**List of tasks:**
[1] Decide whether each statement agrees with the Dyfna text, answering yes or no and quoting the words that decide it: (a) The App Store approved the app on its first submission. (b) RevenueCat handles user authentication. (c) Dyfna is built as a streak tracker.
[2] In the Dyfna text, rewrite the part starting with "Our Expo-based app" and going on through "took 12 hours.", replacing "12 hours" with "two days".
(Document passage)
All of Dyfna’s features are grounded in science-backed mental health practices. But our goal wasn’t to recreate a productivity app. Instead, we set out to build a space that feels emotionally safe, calming, and deeply personal — a space you’d want to return to not because you have to, but because it feels good.
We designed features that adapt and grow with the user. Daily quotes respond to your in-app input, offering gentle encouragement or fresh insight. Intentions are more than static affirmations — they double as habit-like actions that create emotional momentum, helping users build meaningful rituals without pressure.
Our approach to notifications reflects our philosophy: we don’t believe in pushing people to engage daily just to meet a quota. Dyfna isn’t a dopamine-driven streak tracker. It’s more like Google Maps — when you need direction in your life, you open Dyfna. It’s there for you when it matters.
Summary of features:
- Guided journaling notes
- Personalized prompts and responses
- Daily intentions and affirmations
- Smart intention recommendations
- Intelligent suggestions based on past entries
- Non-intrusive, thoughtful notifications
We’re still innovating on new features, trying to bring the best methods in the best form factor.
What the stack looks like
We’ve always loved Postgres, so when we came across the Supabase project, it felt like a perfect match — especially for a modern app like Dyfna. It gave us the flexibility and power of Postgres with a developer-friendly experience. Building Dyfna was the ideal opportunity to put it to the test.
Early in development, we maintained a living note where we brainstormed potential stack components. We prioritized tools that were reliable, well-documented, and easy to integrate — so we could focus on product design, not fighting infrastructure.
We ended up using:
- Supabase for our backend — handling authentication, database, and all user-generated content
- RevenueCat for subscription and payment management
- Expo SDK for accessing native device features and managing builds
This setup worked incredibly well together. We didn’t waste time debugging native modules or wrestling with fragile dependencies. Everything just worked — which gave us more time to focus on the things that mattered: crafting a smooth, meaningful experience for Dyfna users.
Our Expo-based app with this stack proved remarkably stable. Across 70 internal builds leading up to the final release, we experienced only a handful of crashes. The App Store approved our submission on the very first attempt — and it only took 12 hours.
We’re thrilled with how the tech stack supported our goals, and we’re continuing to refine it as Dyfna grows.
No questions about native app
We’re incredibly proud of how we approached the early stages of building Dyfna. We started by going all-in on a native app, because we believed deeply in giving users the smoothest, most integrated experience possible. We took time to evaluate the right tools for our goals, and grounded every decision in our product vision and what we knew about the people we wanted to serve.
We didn’t receive the annoying question: Do you have a mobile app?
In hindsight, that methodical process — thoughtful, grounded in our team’s strengths, and aligned with what we knew mattered — gave us the clarity and conviction to move forward with confidence. For startups, especially when resources are tight, being intentional like that can be a superpower.
What’s exciting now is how little anyone talks about the technology. People are using Dyfna. They’re coming back. They’re finding value. That’s the real win. The early choices we made aren’t just paying off — they’ve become invisible, which is exactly what you want from good technology: it fades into the background and lets the product shine.
This is just the beginning. But these early signs of traction and user love give us the energy and momentum to keep building.
(End Document passage)
(Input data)
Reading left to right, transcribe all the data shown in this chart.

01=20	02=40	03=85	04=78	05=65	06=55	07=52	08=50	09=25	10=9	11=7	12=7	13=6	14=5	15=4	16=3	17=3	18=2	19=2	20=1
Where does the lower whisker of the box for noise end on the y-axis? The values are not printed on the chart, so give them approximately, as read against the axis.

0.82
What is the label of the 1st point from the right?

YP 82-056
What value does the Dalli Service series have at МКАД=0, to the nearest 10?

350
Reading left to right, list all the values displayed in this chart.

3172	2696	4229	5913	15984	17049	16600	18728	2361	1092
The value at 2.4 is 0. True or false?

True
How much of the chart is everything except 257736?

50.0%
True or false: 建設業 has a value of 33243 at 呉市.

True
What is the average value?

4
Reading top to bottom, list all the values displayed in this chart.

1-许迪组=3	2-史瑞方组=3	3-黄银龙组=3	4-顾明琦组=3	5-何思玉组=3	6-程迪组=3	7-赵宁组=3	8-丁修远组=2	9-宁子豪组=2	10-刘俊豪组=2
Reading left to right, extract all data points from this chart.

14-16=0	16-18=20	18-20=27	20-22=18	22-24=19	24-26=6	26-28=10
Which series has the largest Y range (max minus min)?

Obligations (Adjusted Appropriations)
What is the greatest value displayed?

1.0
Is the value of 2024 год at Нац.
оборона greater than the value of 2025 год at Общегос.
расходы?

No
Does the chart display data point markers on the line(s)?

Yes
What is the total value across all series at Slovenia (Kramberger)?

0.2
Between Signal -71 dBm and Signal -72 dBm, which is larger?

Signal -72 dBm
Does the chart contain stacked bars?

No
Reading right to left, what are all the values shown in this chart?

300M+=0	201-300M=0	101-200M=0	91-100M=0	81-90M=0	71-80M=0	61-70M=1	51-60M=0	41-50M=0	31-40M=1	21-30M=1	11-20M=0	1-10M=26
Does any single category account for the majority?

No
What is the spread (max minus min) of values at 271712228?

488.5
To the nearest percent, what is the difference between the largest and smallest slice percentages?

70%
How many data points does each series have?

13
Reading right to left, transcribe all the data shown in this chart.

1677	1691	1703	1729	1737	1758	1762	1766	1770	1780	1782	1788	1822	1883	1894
(End Input data)
**Results for the exercise:**
[1]
(a) Yes: "The App Store approved our submission on the very first attempt"
(b) No: "RevenueCat for subscription and payment management"
(c) No: "Dyfna isn’t a dopamine-driven streak tracker."

[2]
Our Expo-based app with this stack proved remarkably stable. Across 70 internal builds leading up to the final release, we experienced only a handful of crashes. The App Store approved our submission on the very first attempt — and it only took two days.